▸ **TASK ITEM**
An exact reproduction of the lines from the one with "mouse_move(267, 215)" to the end of the data below is required. No other lines may be included.

(RECORDS SUPPLIED begins)

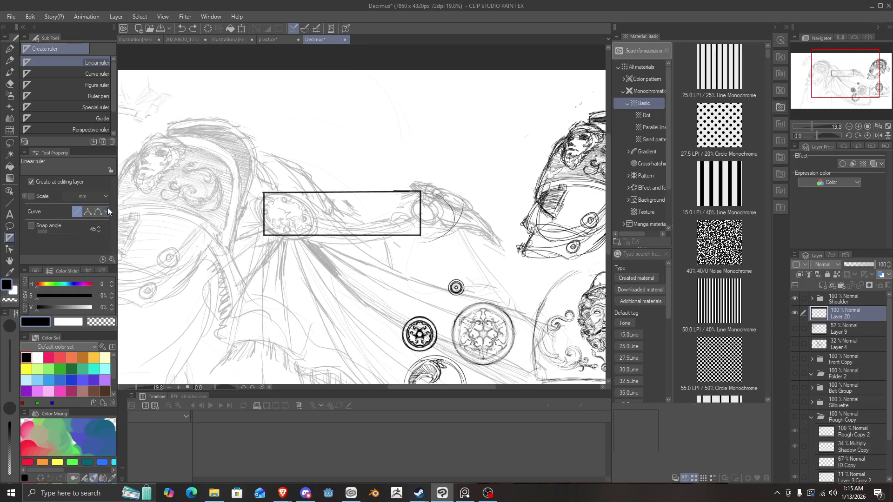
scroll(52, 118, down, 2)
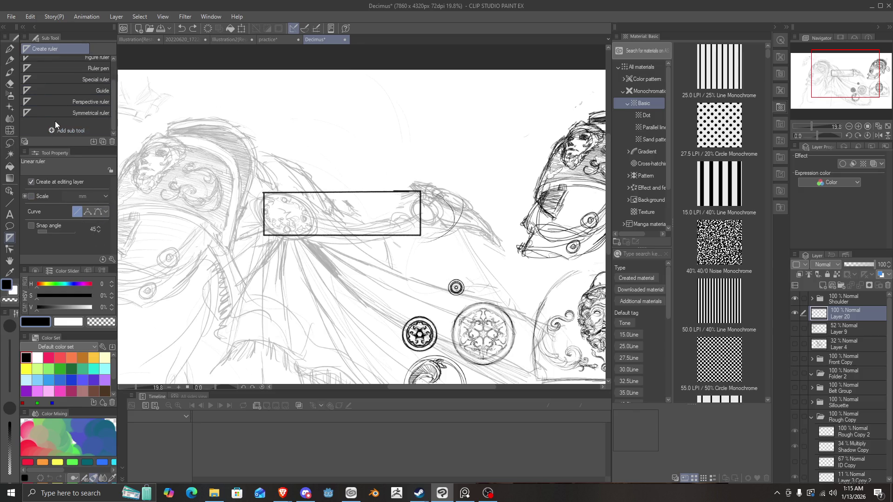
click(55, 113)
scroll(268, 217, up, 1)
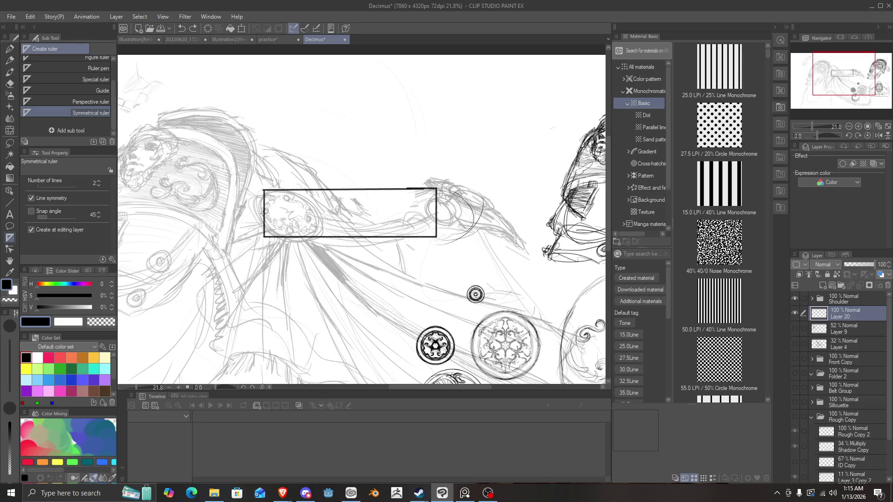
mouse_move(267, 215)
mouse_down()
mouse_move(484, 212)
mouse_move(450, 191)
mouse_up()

(RECORDS SUPPLIED ends)

▸ **TASK SOLUTION**
mouse_move(267, 215)
mouse_down()
mouse_move(484, 212)
mouse_move(450, 191)
mouse_up()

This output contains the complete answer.